▶ _Tasks to complete_:
[1] List every number that appears in the news article on the House climate change and energy bill, whether written in digits or spelled out.
[2] According to the article on the House climate and energy bill, where was the Texas Energy Summit held?
[3] Quote the article on the House climate and energy bill word for word, starting at "The House climate" and ending at "the issue is.".
*** Passage to read
The House climate change and energy bill (HR 2454), which narrowly passed the House late last month, is a "public policy abomination" that "should be opposed by open-minded climate scientists and climate economists of all political persuasions," an executive told the Texas Energy Summit last Wednesday.
The summit, held at the University of Houston-Clear Lake, brought together energy experts and elected officials to discuss HR 2454 and its possible impacts on Texas and the nation. The bill, which seeks to boost investment in renewable fuels and fundamentally change the direction of the energy industry, squeaked by in the House by 219-212 and now awaits Senate action (see NGI, June 29). Forty-four House Democrats voted against climate change and only eight Republicans voted for it, which points to just how divisive the issue is.
******
*** Recorded information
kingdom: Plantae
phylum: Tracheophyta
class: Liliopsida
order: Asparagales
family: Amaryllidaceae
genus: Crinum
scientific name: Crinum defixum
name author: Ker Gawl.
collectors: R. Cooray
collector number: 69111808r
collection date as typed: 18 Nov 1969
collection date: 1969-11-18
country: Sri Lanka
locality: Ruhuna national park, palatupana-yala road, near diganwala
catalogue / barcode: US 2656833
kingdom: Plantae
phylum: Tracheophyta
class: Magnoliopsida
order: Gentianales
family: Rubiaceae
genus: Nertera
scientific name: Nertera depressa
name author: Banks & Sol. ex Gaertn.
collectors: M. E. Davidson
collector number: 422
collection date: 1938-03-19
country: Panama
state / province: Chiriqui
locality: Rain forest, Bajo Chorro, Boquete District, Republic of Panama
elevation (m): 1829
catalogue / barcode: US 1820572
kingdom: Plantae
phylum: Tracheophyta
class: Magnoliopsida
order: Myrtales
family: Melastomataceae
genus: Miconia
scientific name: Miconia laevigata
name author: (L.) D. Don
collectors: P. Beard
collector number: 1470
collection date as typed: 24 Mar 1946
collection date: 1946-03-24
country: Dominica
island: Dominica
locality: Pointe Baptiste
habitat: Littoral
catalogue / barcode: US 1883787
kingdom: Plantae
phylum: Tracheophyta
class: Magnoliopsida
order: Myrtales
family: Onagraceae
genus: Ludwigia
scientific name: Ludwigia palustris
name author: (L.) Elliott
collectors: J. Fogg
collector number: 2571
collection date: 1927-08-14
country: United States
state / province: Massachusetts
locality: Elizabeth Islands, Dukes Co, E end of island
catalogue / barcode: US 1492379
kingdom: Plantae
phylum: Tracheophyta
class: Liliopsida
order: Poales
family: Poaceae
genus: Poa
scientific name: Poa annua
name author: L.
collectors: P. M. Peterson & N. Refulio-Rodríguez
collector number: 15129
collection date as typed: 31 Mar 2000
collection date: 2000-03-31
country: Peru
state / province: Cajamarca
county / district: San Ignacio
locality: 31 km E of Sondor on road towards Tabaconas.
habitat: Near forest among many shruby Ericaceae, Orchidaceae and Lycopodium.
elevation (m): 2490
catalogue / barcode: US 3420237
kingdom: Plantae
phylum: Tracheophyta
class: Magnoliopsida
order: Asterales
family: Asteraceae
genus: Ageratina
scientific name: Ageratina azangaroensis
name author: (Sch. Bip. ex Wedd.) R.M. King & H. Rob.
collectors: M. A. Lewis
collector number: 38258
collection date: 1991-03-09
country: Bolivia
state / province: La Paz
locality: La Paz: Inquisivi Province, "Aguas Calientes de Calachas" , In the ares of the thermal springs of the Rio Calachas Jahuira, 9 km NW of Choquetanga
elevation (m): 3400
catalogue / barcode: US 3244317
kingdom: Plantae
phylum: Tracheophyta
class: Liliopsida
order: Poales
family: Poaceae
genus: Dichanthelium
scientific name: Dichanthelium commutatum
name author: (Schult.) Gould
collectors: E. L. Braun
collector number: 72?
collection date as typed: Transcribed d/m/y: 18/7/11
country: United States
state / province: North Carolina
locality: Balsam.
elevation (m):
******
▶ _Exercise responses_:
[1] 2454, 219, 212, 29, forty-four, eight

[2] At the University of Houston-Clear Lake.

[3]
The House climate change and energy bill (HR 2454), which narrowly passed the House late last month, is a "public policy abomination" that "should be opposed by open-minded climate scientists and climate economists of all political persuasions," an executive told the Texas Energy Summit last Wednesday.
The summit, held at the University of Houston-Clear Lake, brought together energy experts and elected officials to discuss HR 2454 and its possible impacts on Texas and the nation. The bill, which seeks to boost investment in renewable fuels and fundamentally change the direction of the energy industry, squeaked by in the House by 219-212 and now awaits Senate action (see NGI, June 29). Forty-four House Democrats voted against climate change and only eight Republicans voted for it, which points to just how divisive the issue is.